Given instruction: Extract the data below verbatim, starting with its first line and stopping after the line that contains "family: Phrynobatrachidae", which is included.

........

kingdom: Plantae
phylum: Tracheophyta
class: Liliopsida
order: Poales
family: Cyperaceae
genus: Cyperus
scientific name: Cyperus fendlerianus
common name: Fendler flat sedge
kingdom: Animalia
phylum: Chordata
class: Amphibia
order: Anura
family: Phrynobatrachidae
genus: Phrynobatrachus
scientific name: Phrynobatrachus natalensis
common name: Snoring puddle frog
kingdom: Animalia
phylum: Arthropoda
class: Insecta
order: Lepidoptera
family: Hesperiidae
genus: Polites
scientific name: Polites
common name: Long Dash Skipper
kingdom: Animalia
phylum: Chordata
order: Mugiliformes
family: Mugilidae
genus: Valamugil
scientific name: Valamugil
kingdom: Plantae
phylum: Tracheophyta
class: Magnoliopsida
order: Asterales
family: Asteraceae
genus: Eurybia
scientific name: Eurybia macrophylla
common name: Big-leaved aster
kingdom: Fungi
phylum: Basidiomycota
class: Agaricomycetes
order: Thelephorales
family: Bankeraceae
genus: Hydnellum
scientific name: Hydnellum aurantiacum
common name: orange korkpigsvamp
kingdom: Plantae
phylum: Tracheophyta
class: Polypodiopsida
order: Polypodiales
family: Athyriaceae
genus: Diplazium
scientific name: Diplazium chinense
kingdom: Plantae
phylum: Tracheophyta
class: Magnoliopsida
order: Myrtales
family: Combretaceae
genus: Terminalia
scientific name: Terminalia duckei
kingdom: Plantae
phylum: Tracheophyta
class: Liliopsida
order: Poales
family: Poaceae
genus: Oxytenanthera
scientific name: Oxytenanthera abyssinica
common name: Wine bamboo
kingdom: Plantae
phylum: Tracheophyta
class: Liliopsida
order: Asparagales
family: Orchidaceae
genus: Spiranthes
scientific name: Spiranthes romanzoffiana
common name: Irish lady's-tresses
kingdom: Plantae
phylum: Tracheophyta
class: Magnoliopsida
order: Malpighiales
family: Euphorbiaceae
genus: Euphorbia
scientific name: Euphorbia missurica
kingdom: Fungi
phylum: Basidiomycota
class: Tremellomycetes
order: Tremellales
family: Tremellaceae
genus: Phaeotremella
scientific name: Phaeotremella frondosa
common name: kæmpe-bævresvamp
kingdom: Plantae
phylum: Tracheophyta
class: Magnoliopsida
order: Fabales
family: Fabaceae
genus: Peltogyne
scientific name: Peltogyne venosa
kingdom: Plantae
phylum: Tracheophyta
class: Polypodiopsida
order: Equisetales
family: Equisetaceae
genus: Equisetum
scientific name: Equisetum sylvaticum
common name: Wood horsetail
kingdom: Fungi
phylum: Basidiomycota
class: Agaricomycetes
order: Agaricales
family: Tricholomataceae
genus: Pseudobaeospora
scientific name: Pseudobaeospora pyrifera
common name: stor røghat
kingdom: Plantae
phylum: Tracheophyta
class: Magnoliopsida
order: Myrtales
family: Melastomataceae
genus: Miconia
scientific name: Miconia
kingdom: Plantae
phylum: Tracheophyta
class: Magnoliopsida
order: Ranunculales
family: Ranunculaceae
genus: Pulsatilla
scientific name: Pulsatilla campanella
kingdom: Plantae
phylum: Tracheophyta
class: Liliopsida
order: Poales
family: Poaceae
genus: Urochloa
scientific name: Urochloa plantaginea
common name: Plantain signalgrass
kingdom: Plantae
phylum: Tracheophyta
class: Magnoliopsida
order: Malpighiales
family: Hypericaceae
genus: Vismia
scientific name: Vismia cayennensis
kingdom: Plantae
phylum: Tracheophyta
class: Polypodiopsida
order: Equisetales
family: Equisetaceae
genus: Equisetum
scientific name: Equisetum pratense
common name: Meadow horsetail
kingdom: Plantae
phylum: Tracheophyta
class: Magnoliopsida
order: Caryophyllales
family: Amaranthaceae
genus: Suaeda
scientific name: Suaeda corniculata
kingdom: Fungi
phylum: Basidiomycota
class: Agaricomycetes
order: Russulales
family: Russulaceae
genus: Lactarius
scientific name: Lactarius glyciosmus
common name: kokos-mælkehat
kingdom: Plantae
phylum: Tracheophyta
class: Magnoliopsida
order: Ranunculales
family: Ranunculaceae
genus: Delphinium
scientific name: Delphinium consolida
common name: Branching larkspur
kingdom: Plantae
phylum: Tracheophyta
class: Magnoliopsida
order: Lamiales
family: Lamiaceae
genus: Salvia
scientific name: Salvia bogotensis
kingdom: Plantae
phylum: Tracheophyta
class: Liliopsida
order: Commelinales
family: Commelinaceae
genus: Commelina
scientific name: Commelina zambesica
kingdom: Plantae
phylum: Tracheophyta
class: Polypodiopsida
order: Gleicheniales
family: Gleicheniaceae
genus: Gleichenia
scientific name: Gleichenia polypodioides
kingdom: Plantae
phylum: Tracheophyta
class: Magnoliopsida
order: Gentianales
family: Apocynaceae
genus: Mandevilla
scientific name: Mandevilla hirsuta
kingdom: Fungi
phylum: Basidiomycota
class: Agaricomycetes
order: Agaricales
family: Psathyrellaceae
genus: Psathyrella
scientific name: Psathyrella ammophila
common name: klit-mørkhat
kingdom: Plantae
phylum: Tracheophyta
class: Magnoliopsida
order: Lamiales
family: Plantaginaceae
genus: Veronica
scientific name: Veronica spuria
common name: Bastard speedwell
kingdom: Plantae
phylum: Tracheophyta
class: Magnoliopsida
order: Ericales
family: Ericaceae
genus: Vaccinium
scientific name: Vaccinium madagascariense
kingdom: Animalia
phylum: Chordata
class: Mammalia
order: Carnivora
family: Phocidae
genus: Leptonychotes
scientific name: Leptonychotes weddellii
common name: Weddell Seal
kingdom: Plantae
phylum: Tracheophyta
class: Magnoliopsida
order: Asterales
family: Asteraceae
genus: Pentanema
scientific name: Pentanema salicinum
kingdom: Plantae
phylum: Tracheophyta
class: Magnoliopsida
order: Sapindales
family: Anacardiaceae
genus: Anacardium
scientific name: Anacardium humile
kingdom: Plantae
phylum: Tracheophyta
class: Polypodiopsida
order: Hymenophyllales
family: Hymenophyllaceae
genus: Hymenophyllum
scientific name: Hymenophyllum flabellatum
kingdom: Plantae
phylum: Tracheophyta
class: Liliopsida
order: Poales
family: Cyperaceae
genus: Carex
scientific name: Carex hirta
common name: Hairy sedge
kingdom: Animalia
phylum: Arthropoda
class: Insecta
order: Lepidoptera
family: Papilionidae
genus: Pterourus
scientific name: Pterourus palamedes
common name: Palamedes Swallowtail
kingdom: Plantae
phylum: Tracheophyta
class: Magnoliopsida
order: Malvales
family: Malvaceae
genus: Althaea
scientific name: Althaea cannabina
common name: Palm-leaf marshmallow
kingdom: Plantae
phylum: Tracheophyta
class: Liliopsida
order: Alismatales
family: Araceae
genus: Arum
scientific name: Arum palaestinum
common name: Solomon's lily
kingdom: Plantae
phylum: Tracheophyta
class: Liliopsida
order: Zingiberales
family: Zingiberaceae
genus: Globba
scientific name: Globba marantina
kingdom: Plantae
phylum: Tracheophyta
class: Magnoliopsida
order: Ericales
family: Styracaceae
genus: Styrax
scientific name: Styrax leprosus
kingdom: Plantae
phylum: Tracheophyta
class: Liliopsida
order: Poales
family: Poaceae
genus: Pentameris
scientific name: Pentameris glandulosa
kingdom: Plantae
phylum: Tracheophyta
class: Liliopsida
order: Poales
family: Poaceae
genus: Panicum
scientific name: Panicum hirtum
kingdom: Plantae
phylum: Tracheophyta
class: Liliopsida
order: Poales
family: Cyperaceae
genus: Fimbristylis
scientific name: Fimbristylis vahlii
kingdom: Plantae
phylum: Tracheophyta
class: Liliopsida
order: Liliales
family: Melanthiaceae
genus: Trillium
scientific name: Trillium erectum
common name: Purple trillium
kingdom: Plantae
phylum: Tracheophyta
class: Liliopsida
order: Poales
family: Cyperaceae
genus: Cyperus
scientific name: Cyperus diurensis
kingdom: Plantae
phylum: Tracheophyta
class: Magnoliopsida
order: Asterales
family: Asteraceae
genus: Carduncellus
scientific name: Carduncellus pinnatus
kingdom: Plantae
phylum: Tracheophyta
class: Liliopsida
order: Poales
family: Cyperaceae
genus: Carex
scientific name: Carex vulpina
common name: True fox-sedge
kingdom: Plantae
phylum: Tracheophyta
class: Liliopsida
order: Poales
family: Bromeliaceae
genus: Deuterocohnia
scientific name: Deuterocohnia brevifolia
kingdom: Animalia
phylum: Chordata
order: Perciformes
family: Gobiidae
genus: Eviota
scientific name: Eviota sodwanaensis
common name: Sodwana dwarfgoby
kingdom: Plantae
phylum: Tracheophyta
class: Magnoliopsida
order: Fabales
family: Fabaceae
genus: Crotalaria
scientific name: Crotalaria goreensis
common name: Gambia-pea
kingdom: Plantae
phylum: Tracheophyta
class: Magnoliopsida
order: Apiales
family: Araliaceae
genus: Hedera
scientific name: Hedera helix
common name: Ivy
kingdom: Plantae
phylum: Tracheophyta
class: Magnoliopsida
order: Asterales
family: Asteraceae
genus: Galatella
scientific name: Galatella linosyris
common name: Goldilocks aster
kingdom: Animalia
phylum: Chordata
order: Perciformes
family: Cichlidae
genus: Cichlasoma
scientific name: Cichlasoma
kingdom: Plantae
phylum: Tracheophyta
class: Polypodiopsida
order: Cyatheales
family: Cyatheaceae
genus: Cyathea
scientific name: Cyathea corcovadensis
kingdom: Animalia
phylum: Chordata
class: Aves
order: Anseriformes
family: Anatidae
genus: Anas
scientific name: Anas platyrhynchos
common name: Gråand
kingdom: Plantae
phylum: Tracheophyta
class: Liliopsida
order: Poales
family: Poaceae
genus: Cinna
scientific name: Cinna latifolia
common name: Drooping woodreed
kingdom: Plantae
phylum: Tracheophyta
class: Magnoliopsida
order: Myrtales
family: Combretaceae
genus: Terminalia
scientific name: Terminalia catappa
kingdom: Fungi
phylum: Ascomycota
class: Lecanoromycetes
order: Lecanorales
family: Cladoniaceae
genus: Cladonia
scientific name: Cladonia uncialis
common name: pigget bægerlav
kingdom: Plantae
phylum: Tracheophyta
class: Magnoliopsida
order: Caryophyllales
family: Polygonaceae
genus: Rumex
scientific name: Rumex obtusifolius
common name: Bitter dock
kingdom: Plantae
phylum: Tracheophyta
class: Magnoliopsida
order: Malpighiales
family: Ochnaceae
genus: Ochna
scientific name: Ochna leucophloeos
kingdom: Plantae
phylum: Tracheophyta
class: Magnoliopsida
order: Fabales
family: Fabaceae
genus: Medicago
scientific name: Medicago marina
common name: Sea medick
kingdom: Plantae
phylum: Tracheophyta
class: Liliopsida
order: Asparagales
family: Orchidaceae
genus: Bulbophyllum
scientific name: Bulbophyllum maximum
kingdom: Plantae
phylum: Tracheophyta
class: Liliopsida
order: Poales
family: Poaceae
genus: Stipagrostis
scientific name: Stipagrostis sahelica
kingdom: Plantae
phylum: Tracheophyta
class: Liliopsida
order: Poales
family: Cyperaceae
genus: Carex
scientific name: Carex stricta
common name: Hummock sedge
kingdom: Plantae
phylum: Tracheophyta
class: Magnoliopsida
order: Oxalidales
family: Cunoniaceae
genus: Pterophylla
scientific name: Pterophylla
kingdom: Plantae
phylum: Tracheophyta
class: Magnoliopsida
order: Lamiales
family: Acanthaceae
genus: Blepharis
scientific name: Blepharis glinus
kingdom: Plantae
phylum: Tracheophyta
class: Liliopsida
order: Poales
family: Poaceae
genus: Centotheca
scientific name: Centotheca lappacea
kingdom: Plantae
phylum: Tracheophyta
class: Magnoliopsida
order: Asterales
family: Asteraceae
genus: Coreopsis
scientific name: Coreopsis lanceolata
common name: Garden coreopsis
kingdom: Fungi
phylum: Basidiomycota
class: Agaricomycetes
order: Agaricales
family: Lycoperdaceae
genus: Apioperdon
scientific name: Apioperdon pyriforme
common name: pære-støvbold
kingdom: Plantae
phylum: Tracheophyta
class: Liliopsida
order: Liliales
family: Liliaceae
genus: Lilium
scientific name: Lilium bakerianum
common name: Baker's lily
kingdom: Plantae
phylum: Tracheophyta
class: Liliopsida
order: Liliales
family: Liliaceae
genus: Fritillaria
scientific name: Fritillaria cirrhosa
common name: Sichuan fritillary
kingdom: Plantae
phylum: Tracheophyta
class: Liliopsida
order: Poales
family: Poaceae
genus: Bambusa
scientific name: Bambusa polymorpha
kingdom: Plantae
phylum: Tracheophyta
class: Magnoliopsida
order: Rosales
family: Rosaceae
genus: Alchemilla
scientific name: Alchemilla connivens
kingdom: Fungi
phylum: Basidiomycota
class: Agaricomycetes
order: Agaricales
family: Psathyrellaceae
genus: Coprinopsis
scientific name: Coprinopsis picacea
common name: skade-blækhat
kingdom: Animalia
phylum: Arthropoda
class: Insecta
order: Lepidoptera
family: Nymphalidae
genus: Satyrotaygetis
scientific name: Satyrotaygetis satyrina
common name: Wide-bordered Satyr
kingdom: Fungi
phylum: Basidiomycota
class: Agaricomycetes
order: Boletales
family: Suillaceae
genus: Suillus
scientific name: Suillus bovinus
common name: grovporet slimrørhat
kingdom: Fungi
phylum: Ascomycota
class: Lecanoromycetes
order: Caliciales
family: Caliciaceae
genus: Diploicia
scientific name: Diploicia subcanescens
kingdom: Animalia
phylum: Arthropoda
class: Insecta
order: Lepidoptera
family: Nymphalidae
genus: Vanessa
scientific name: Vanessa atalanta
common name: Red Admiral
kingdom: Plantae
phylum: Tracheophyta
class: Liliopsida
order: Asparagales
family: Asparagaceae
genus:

........

Answer to the problem:
kingdom: Plantae
phylum: Tracheophyta
class: Liliopsida
order: Poales
family: Cyperaceae
genus: Cyperus
scientific name: Cyperus fendlerianus
common name: Fendler flat sedge
kingdom: Animalia
phylum: Chordata
class: Amphibia
order: Anura
family: Phrynobatrachidae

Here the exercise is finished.